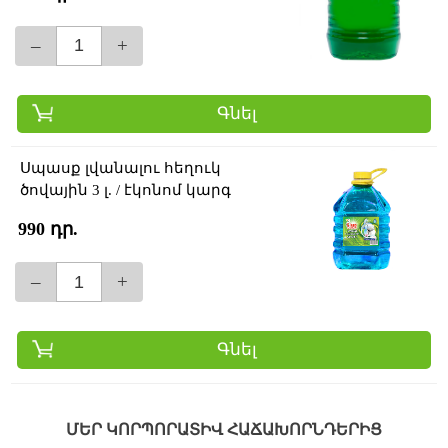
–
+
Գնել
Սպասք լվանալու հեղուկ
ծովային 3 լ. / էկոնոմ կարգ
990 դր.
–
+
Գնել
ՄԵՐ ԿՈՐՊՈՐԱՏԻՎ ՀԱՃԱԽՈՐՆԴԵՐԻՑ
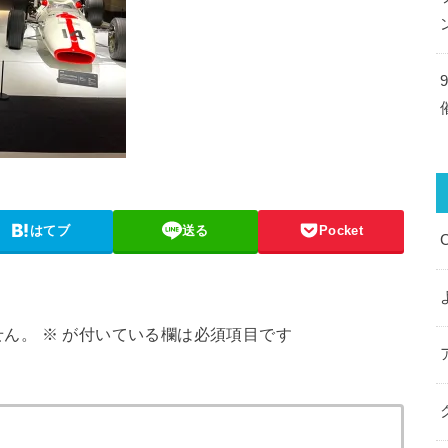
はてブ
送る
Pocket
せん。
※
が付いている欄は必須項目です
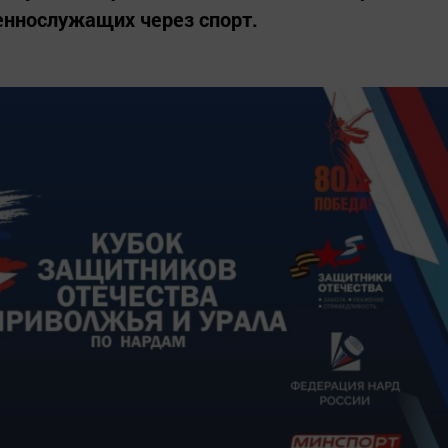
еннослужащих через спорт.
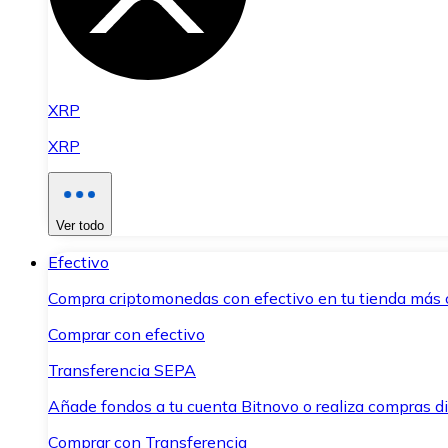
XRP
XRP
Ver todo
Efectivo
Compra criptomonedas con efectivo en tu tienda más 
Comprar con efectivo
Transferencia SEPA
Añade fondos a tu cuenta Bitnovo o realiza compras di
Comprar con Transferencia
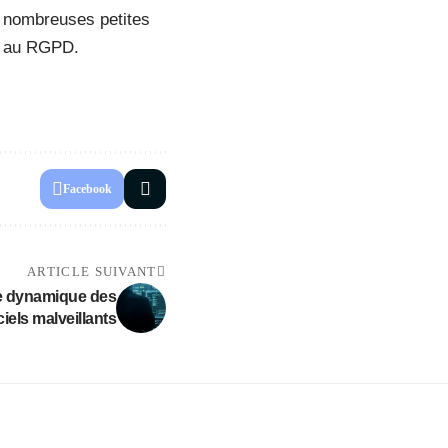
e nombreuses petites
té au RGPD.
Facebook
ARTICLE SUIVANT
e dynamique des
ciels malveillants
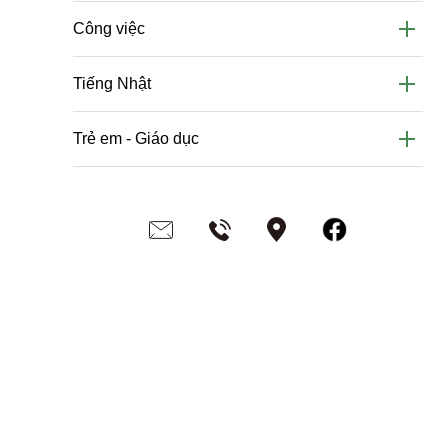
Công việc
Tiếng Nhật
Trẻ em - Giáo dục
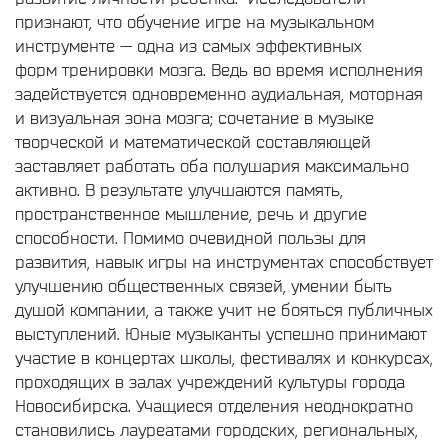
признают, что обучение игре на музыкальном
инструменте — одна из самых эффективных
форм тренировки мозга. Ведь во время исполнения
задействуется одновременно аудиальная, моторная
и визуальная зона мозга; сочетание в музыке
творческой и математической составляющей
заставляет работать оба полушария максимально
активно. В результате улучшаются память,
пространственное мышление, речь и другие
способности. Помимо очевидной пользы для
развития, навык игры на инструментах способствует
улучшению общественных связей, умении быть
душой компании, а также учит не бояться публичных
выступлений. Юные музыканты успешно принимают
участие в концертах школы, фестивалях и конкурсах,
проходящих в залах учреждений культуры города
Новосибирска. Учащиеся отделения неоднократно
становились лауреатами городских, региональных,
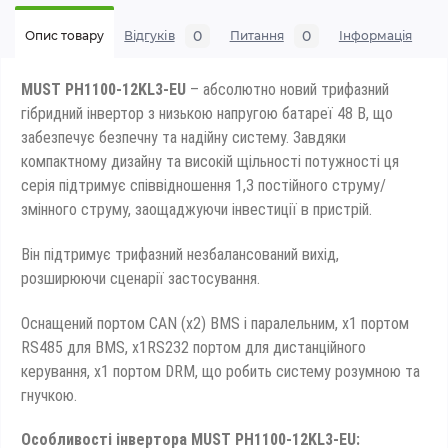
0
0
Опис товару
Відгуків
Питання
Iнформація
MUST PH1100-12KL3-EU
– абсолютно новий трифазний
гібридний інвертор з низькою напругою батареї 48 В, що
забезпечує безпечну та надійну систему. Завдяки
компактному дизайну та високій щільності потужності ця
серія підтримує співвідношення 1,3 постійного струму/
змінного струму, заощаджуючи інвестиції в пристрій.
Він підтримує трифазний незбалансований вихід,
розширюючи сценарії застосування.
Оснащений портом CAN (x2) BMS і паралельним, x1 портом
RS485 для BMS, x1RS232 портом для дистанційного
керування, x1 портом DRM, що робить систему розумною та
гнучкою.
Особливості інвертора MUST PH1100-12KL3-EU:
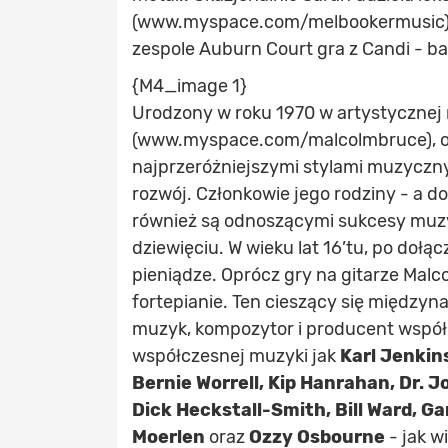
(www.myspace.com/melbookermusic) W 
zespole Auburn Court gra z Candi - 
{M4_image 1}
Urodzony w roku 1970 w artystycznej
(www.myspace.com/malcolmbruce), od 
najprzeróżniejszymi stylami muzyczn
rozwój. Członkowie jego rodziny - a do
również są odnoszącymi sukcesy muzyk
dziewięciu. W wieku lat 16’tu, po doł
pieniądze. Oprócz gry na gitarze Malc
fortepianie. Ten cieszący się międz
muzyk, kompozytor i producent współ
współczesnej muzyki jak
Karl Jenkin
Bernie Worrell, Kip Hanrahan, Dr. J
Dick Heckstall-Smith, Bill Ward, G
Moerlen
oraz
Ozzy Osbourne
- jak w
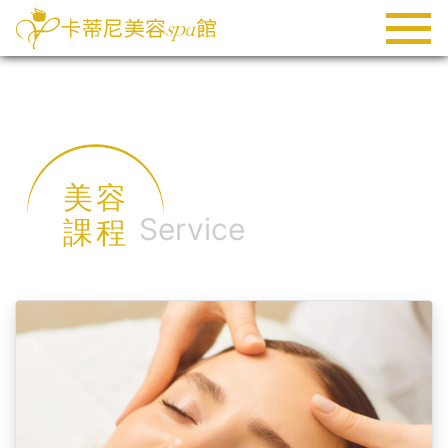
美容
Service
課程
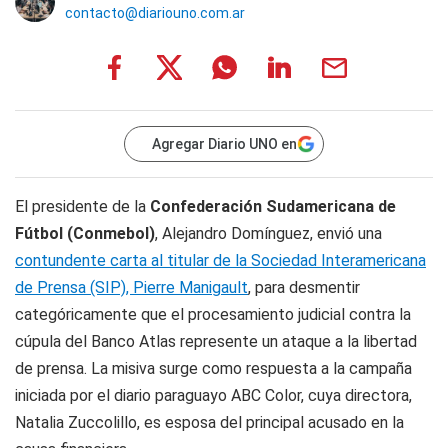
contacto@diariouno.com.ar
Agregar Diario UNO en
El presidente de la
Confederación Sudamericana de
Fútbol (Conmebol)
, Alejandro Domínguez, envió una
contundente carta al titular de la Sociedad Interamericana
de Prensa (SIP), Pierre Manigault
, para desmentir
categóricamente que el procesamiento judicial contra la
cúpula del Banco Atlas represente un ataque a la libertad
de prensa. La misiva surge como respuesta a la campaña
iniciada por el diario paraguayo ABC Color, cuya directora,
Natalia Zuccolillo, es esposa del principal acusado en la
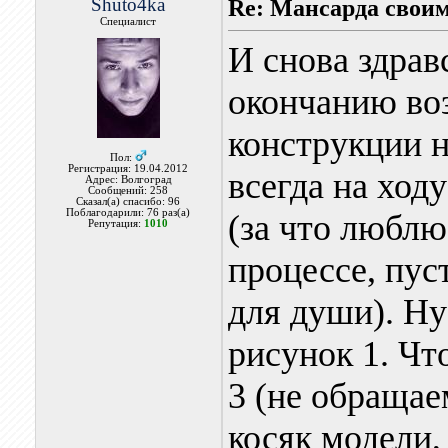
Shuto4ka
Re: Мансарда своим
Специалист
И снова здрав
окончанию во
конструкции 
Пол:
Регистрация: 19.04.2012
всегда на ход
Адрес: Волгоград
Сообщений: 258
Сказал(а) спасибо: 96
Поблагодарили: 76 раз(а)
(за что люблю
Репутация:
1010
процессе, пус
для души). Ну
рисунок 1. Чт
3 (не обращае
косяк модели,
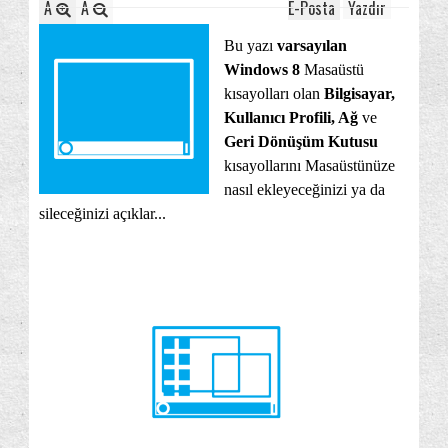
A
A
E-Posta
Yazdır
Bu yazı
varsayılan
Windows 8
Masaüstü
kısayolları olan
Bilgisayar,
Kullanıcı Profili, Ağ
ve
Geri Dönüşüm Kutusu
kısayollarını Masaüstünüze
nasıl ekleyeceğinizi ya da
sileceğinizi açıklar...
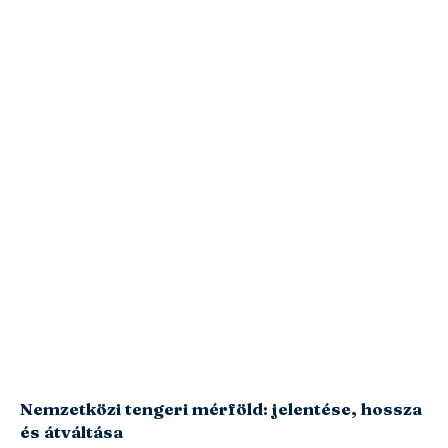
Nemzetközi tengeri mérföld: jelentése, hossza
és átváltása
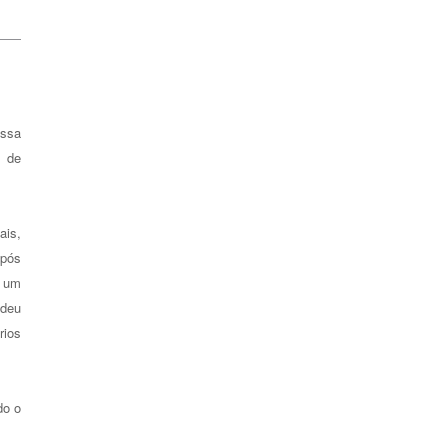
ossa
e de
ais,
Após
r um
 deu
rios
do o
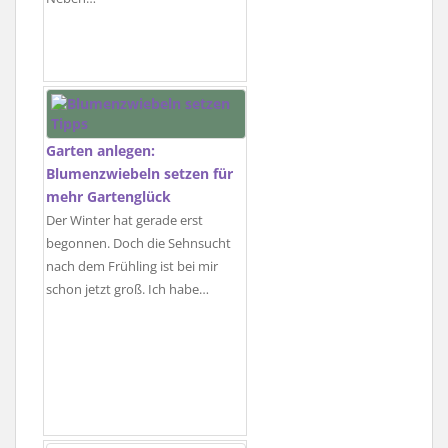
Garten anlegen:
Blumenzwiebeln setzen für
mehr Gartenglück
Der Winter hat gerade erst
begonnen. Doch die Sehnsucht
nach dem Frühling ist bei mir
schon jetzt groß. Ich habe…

***

◆ TASK REQUIREMENTS: The whole listing should be reproduced exactly. Images don't go in.

◆ WRITTEN SOLUTION:
–
+
Գնել
Սպասք լվանալու հեղուկ
ծովային 3 լ. / էկոնոմ կարգ
990 դր.
–
+
Գնել
ՄԵՐ ԿՈՐՊՈՐԱՏԻՎ ՀԱՃԱԽՈՐՆԴԵՐԻՑ
はてブ
送る
Pocket
せん。
※
が付いている欄は必須項目です
еннослужащих через спорт.
XRP
XRP
Ver todo
Efectivo
Compra criptomonedas con efectivo en tu tienda más 
Comprar con efectivo
Transferencia SEPA
Añade fondos a tu cuenta Bitnovo o realiza compras di
Comprar con Transferencia
e nombreuses petites
té au RGPD.
Facebook
ARTICLE SUIVANT
e dynamique des
ciels malveillants
Công việc
Tiếng Nhật
Trẻ em - Giáo dục
признают, что обучение игре на музыкальном
инструменте — одна из самых эффективных
форм тренировки мозга. Ведь во время исполнения
задействуется одновременно аудиальная, моторная
и визуальная зона мозга; сочетание в музыке
творческой и математической составляющей
заставляет работать оба полушария максимально
активно. В результате улучшаются память,
пространственное мышление, речь и другие
способности. Помимо очевидной пользы для
развития, навык игры на инструментах способствует
улучшению общественных связей, умении быть
душой компании, а также учит не бояться публичных
выступлений. Юные музыканты успешно принимают
участие в концертах школы, фестивалях и конкурсах,
проходящих в залах учреждений культуры города
Новосибирска. Учащиеся отделения неоднократно
становились лауреатами городских, региональных,
0
0
Опис товару
Відгуків
Питання
Iнформація
MUST PH1100-12KL3-EU
– абсолютно новий трифазний
гібридний інвертор з низькою напругою батареї 48 В, що
забезпечує безпечну та надійну систему. Завдяки
компактному дизайну та високій щільності потужності ця
серія підтримує співвідношення 1,3 постійного струму/
змінного струму, заощаджуючи інвестиції в пристрій.
Він підтримує трифазний незбалансований вихід,
розширюючи сценарії застосування.
Оснащений портом CAN (x2) BMS і паралельним, x1 портом
RS485 для BMS, x1RS232 портом для дистанційного
керування, x1 портом DRM, що робить систему розумною та
гнучкою.
Особливості інвертора MUST PH1100-12KL3-EU:
(www.myspace.com/melbookermusic) W 
zespole Auburn Court gra z Candi - 
{M4_image 1}
Urodzony w roku 1970 w artystycznej
(www.myspace.com/malcolmbruce), od 
najprzeróżniejszymi stylami muzyczn
rozwój. Członkowie jego rodziny - a do
również są odnoszącymi sukcesy muzyk
dziewięciu. W wieku lat 16’tu, po doł
pieniądze. Oprócz gry na gitarze Malc
fortepianie. Ten cieszący się międz
muzyk, kompozytor i producent współ
współczesnej muzyki jak
Karl Jenkin
Bernie Worrell, Kip Hanrahan, Dr. J
Dick Heckstall-Smith, Bill Ward, G
Moerlen
oraz
Ozzy Osbourne
- jak w
美容
Service
課程
contacto@diariouno.com.ar
Agregar Diario UNO en
El presidente de la
Confederación Sudamericana de
Fútbol (Conmebol)
, Alejandro Domínguez, envió una
contundente carta al titular de la Sociedad Interamericana
de Prensa (SIP), Pierre Manigault
, para desmentir
categóricamente que el procesamiento judicial contra la
cúpula del Banco Atlas represente un ataque a la libertad
de prensa. La misiva surge como respuesta a la campaña
iniciada por el diario paraguayo ABC Color, cuya directora,
Natalia Zuccolillo, es esposa del principal acusado en la
Shuto4ka
Re: Мансарда своим
Специалист
И снова здрав
окончанию во
конструкции 
Пол:
Регистрация: 19.04.2012
всегда на ход
Адрес: Волгоград
Сообщений: 258
Сказал(а) спасибо: 96
Поблагодарили: 76 раз(а)
(за что люблю
Репутация:
1010
процессе, пус
для души). Ну
рисунок 1. Чт
3 (не обращае
косяк модели,
A
A
E-Posta
Yazdır
Bu yazı
varsayılan
Windows 8
Masaüstü
kısayolları olan
Bilgisayar,
Kullanıcı Profili, Ağ
ve
Geri Dönüşüm Kutusu
kısayollarını Masaüstünüze
nasıl ekleyeceğinizi ya da
sileceğinizi açıklar...
Nemzetközi tengeri mérföld: jelentése, hossza
és átváltása
ossa
e de
ais,
Após
r um
 deu
rios
do o
Garten anlegen:
Blumenzwiebeln setzen für
mehr Gartenglück
Der Winter hat gerade erst
begonnen. Doch die Sehnsucht
nach dem Frühling ist bei mir
schon jetzt groß. Ich habe…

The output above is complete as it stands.